◆ Information supplied:
━━━━━━━━━━

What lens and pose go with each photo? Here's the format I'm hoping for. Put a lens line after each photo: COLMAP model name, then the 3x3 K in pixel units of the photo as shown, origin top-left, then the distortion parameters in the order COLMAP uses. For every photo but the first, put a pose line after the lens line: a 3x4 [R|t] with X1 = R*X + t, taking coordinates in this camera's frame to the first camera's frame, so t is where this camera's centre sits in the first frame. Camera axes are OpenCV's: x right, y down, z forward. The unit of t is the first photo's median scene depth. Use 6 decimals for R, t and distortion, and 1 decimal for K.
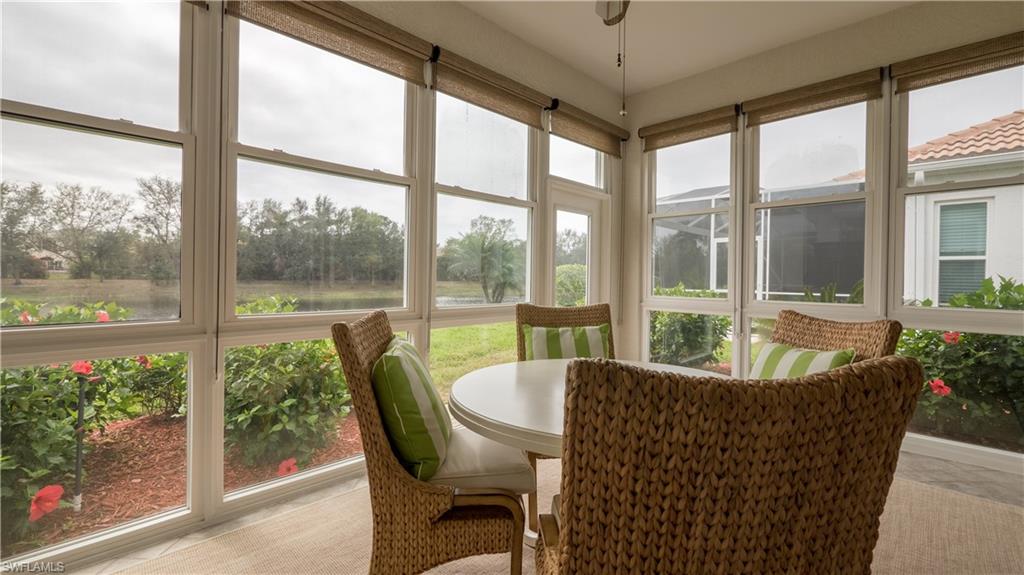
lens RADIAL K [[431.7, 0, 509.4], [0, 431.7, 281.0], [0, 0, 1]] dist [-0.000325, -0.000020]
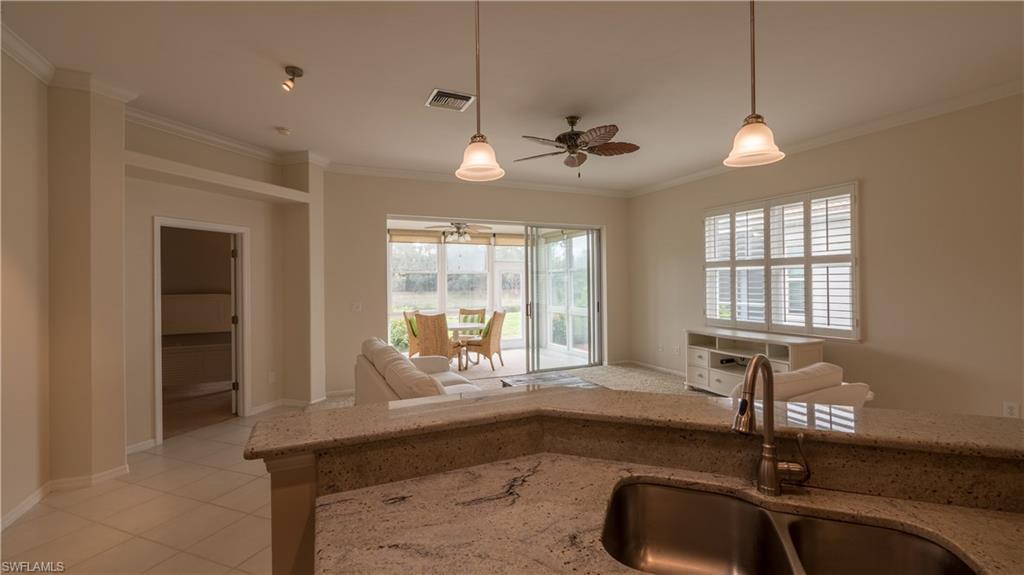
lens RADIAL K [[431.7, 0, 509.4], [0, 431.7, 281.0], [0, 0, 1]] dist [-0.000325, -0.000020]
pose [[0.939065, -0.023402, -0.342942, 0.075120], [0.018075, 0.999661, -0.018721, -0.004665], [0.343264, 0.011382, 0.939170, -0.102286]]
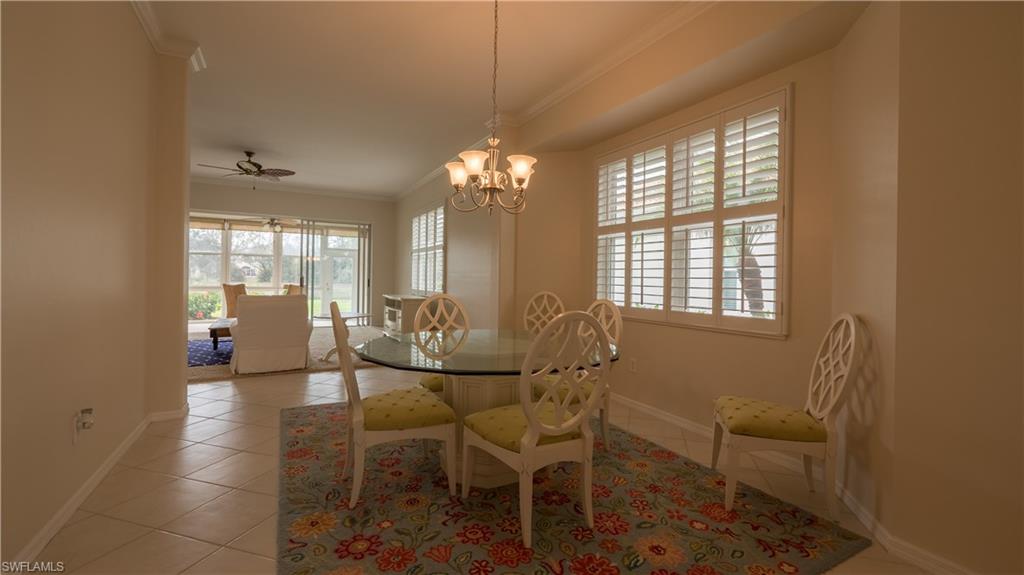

━━━━━━━━━━

◆ What you should do: Copy out every line of the listing above without changing anything, and leave the pictures out of your copy.

◆ Result for this task:
What lens and pose go with each photo? Here's the format I'm hoping for. Put a lens line after each photo: COLMAP model name, then the 3x3 K in pixel units of the photo as shown, origin top-left, then the distortion parameters in the order COLMAP uses. For every photo but the first, put a pose line after the lens line: a 3x4 [R|t] with X1 = R*X + t, taking coordinates in this camera's frame to the first camera's frame, so t is where this camera's centre sits in the first frame. Camera axes are OpenCV's: x right, y down, z forward. The unit of t is the first photo's median scene depth. Use 6 decimals for R, t and distortion, and 1 decimal for K.
lens RADIAL K [[431.7, 0, 509.4], [0, 431.7, 281.0], [0, 0, 1]] dist [-0.000325, -0.000020]
lens RADIAL K [[431.7, 0, 509.4], [0, 431.7, 281.0], [0, 0, 1]] dist [-0.000325, -0.000020]
pose [[0.939065, -0.023402, -0.342942, 0.075120], [0.018075, 0.999661, -0.018721, -0.004665], [0.343264, 0.011382, 0.939170, -0.102286]]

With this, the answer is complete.